- **Exercise directions**: Using the data beneath this instruction, retype only the lines from the one that contains "de Formação de" down to the one that contains "ao ativo imobilizado dessas entidades.", both included, exactly as they appear.
(Input begins)
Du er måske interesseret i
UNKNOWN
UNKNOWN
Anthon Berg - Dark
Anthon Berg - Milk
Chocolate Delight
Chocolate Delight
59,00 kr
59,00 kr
(Input ends)
(Input begins)
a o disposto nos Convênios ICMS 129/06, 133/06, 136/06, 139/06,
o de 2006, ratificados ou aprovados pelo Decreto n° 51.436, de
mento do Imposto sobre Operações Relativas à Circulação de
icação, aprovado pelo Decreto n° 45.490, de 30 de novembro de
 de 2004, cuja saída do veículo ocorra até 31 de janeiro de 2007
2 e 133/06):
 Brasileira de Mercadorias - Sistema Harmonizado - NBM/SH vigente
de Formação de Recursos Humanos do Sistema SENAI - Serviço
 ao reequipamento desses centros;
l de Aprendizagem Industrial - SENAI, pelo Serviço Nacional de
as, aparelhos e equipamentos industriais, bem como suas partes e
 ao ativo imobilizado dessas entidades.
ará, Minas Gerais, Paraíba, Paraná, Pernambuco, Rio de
(Input ends)
- **Exercise response**:
de Formação de Recursos Humanos do Sistema SENAI - Serviço
 ao reequipamento desses centros;
l de Aprendizagem Industrial - SENAI, pelo Serviço Nacional de
as, aparelhos e equipamentos industriais, bem como suas partes e
 ao ativo imobilizado dessas entidades.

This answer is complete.